Actually, another reason I gave up doing comedy songs for a while was because they’re bloody difficult to work into a 20 minute set. A working comic can try out new lines every night, give them a few goes, maybe try them in a different place or order, and eventually build a nice two-minute routine around them. But you can’t build a two-minute song in several goes. It has to arrive, fully formed, with a big funny idea at its centre, and several great gags along the way. You can tweak the odd gag contained within, but if the whole isn’t delivering big laughs throughout then the only difference between it and an unfunny two-minute routine is that you can tap your feet to it. Unless it’s jazz. In which case, I’d walk off stage right now.
In the last ten years or so, the comedy song has been taken to extraordinary new places thanks to the remarkable talents of Minchin, The Conchords, Mitch Benn, Bill Bailey and Bo Burnham among others. The great circuit stalwarts like Boothby Graffoe, Richard Morton, Gribbin and Golden (often with added Barry Cryer) have continued to create crowd-pleasing anthems.
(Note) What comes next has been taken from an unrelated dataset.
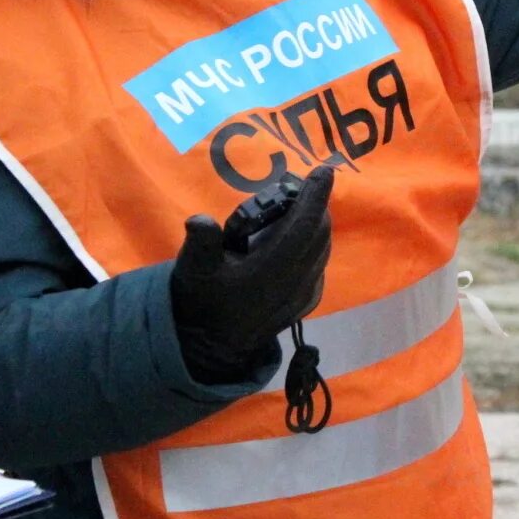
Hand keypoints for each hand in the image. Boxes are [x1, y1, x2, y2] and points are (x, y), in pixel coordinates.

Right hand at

More recently they’ve been joined by top circuit performers like Ginger and Black, Pippa Evans and Doc Brown (to name only the ones I’ve actually seen), and there’s even a competition currently running on the comedy circuit (The Musical Comedy Awards), whose final takes place at the Bloomsbury Theatre each April.
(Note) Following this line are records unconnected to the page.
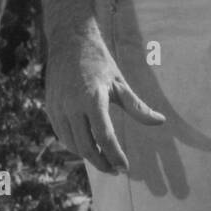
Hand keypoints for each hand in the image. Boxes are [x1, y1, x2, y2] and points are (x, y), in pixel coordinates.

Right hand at [44, 25, 164, 174]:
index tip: (125, 168)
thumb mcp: (120, 83)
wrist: (70, 41)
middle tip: (115, 170)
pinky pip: (61, 135)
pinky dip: (74, 145)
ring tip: (104, 159)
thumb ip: (138, 107)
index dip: (115, 155)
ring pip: (72, 144)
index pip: (104, 137)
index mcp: (93, 98)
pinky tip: (87, 145)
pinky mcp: (50, 108)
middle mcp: (72, 105)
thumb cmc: (100, 62)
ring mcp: (58, 107)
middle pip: (86, 146)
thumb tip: (161, 122)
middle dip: (102, 162)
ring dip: (87, 156)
I’ve made part of my living from lyric writing, thanks to hooking up with the multi-talented music-making machine that is Richie Webb, and the brilliant Horrible Histories team including producer Caroline Norris, historian Greg Jenner, and the magnificent cast and production crew.
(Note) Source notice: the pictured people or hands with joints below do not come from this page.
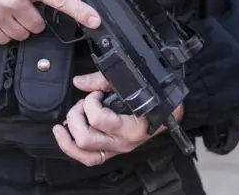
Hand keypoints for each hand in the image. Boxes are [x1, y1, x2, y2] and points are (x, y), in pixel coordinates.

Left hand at [53, 72, 183, 166]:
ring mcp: (117, 149)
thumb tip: (79, 82)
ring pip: (84, 154)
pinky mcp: (112, 151)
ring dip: (69, 138)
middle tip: (82, 104)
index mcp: (130, 127)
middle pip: (86, 139)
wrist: (172, 112)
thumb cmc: (155, 97)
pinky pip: (89, 158)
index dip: (91, 102)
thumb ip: (102, 80)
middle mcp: (123, 142)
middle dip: (76, 117)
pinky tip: (65, 135)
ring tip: (66, 122)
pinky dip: (73, 148)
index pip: (99, 119)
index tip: (97, 93)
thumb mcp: (130, 83)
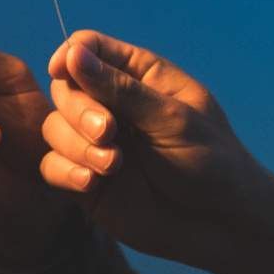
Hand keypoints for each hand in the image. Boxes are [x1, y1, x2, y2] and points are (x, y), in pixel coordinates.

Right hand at [39, 30, 265, 265]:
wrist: (221, 225)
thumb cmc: (212, 163)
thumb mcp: (172, 119)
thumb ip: (120, 89)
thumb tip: (71, 54)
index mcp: (139, 77)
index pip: (89, 48)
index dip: (70, 55)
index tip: (62, 71)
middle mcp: (111, 105)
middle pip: (65, 88)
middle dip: (79, 110)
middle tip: (108, 133)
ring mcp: (95, 142)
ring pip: (55, 127)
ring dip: (76, 145)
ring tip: (111, 165)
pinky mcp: (85, 177)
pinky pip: (52, 165)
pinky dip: (66, 171)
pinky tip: (92, 183)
I wrote a few songs for the first series, and thought no more about them for several months, until I saw the finished products. Great music, beautifully filmed videos complete with lavish costumes, with vocal and comedic performances that brought the whole to life. I became almost teenage with excitement.
That summer term I started to hear words that I’d written, sung in the playground by the kids at my son’s school. Then parents came up and told me how they were enjoying the programme as much as their kids. I’d never had such feedback from across such a range of people.
And now, I must bid farewell to Horrible Histories, as it glides towards its conclusion. I know it’ s only a telly show, and a kids’ telly show at that, but the last song in the last series goes out next Tuesday at 5pm, and it’s a little bit special so after five series and 60+ episodes I’m giving you a final chance to catch up before it’s gone for ever.
• Horrible Histories’ Episode 12 is on CBBC on Tuesday 16 July at 5pm. Savage Songs, featuring all the series 5 songs is on CBBC on Tuesday 23 July at 5pm.